Perth is a civil parish in Victoria County, New Brunswick, Canada.

For governance purposes it is divided between the village of Perth-Andover, the Indian reserve of Tobique 20, and the local service district of the parish of Perth. The village and LSD are both members of the Western Valley Regional Service Commission (WVRSC).

Origin of name
Sir Archibald Campbell, then Lieutenant Governor of New Brunswick, was born at Glen Lyon, Perthshire, Scotland. Another possible origin is that local Scotch settlers named it for the city of Perth, Scotland.

History
Perth was erected in 1833 in Carleton County from Kent Parish. The parish included all of modern Victoria County east of the Saint John River and south of the Grand Falls.

In 1850 Victoria County was erected from Carleton County; the new county line ran through Perth, removing part of the parish.

In 1853 all of Perth north of the Tobique Indian Reserve was included in the newly erected Grand Falls Parish.

In 1854 the county line was moved to the pre-1850 southern line of Perth.

In 1864 the eastern part of Perth was included in the newly erected Gordon Parish. Three months later the pre-1854 county line was restored.

Boundaries
Perth Parish is bounded:

 on the north by a line running true east from the northwestern corner of the Tobique 20 Indian reserve on the Saint John River;
 on the east by the Royal Road, starting about 14.5 kilometres inland and running southerly or south-southeasterly along a path passing west of Birch Ridge, through Red Rapids, to the Carleton County line north of Chapmanville;
 on the south by the Carleton County line;
 on the west by the Saint John River.

__Raw data__
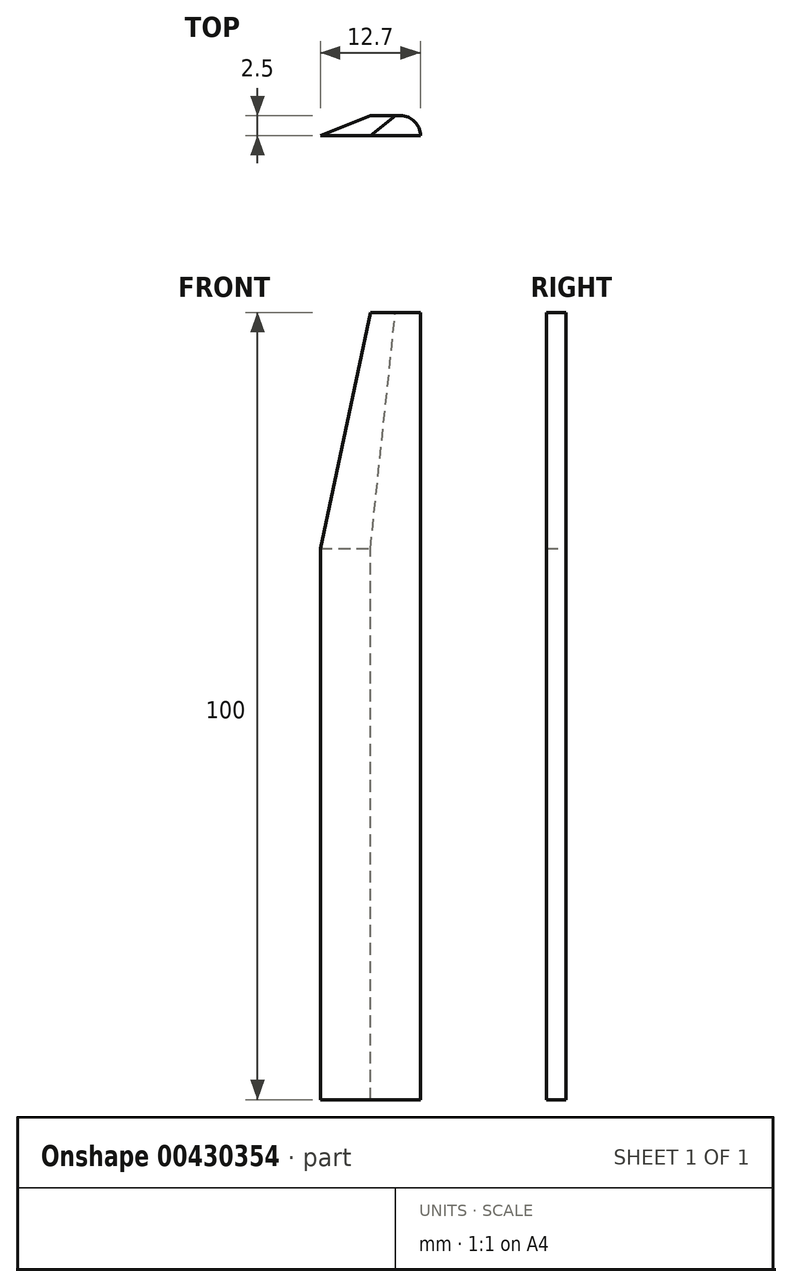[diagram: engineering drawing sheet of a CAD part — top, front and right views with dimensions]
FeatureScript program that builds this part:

__Goals__
1. Reproduce a passage of the Perth parish article verbatim, starting at the words "Perth is a civil" and ending after the words "of Perth, Scotland.".
2. List every year mentioned in the History section of the Perth parish article.
Please rely only on the Perth parish article, not on the data.

__Final results__
1.
Perth is a civil parish in Victoria County, New Brunswick, Canada.

For governance purposes it is divided between the village of Perth-Andover, the Indian reserve of Tobique 20, and the local service district of the parish of Perth. The village and LSD are both members of the Western Valley Regional Service Commission (WVRSC).

Origin of name
Sir Archibald Campbell, then Lieutenant Governor of New Brunswick, was born at Glen Lyon, Perthshire, Scotland. Another possible origin is that local Scotch settlers named it for the city of Perth, Scotland.

2. 1833, 1850, 1853, 1854, 1864